The column headed 1st tells us in what proportion of the simulations the relevant team finished 1st, which, for Geelong, was 68%. In the next three columns we find how often the team finished in the Top 4, the Top 8, or Last. Finally we have the team's current ladder position and then, in the column headed Diff, a comparison of the each teams' current ladder position with its ranking based on the average ladder position from the 10,000 simulations. This column provides a crude measure of how well or how poorly teams have fared relative to TAB Sportsbet's expectations, as reflected in their head-to-head prices.
Here are a few things that I find interesting about these results:
- St Kilda miss the Top 4 about 1 season in 7.
- Nine teams - Collingwood, the Dogs, Carlton, Adelaide, Brisbane, Essendon, Port Adelaide, Sydney and Hawthorn - all finish at least once in every position on the ladder. The Bulldogs, for example, top the ladder about 1 season in 25, miss the Top 8 about 1 season in 11, and finish 16th a little less often than 1 season in 1,650. Sydney, meanwhile, top the ladder about 1 season in 2,000, finish in the Top 4 about 1 season in 25, and finish last about 1 season in 46.
- The ten most-highly ranked teams from the simulations all finished in 1st place at least once. Five of them did so about 1 season in 50 or more often than this.
- Every team from ladder position 3 to 16 could, instead, have been in the Spoon position at this point in the season. Six of those teams had better than about a 1 in 20 chance of being there.

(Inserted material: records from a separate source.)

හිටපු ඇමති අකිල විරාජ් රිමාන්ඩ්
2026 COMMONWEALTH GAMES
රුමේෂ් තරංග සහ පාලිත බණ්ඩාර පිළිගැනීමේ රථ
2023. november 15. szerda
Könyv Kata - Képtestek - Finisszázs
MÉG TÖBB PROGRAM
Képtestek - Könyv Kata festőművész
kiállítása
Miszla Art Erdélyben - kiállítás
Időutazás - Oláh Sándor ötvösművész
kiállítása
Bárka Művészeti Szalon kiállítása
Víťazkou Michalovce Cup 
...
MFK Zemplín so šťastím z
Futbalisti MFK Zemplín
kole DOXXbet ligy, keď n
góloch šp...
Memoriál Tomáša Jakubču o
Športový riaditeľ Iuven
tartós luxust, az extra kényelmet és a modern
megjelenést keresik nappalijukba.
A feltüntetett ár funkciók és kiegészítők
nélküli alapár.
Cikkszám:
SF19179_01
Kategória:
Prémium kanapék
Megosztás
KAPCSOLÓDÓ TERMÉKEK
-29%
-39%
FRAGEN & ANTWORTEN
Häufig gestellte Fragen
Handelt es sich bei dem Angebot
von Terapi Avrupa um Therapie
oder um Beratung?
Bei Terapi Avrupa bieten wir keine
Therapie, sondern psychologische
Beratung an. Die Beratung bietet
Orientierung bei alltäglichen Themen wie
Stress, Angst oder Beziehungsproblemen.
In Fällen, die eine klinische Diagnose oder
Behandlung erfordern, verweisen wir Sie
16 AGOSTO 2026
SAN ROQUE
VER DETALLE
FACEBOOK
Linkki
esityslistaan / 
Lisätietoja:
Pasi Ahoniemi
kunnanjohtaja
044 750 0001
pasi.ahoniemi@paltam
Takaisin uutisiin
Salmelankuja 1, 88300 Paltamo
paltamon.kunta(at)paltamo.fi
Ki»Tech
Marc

- Every team - even Melbourne - made the Top 8 in at least 1 simulated season in 200. Indeed, every team except Melbourne made it into the Top 8 about 1 season in 12 or more often.
- Hawthorn have either been significantly overestimated by the TAB Sportsbet bookie or deucedly unlucky, depending on your viewpoint. They are 5 spots lower on the ladder than the simulations suggest that should expect to be.
- In contrast, Adelaide, Essendon and West Coast are each 3 spots higher on the ladder than the simulations suggest they should be.
(In another blog I've used the same simulation methodology to simulate the last two rounds of the season and project where each team is likely to finish.)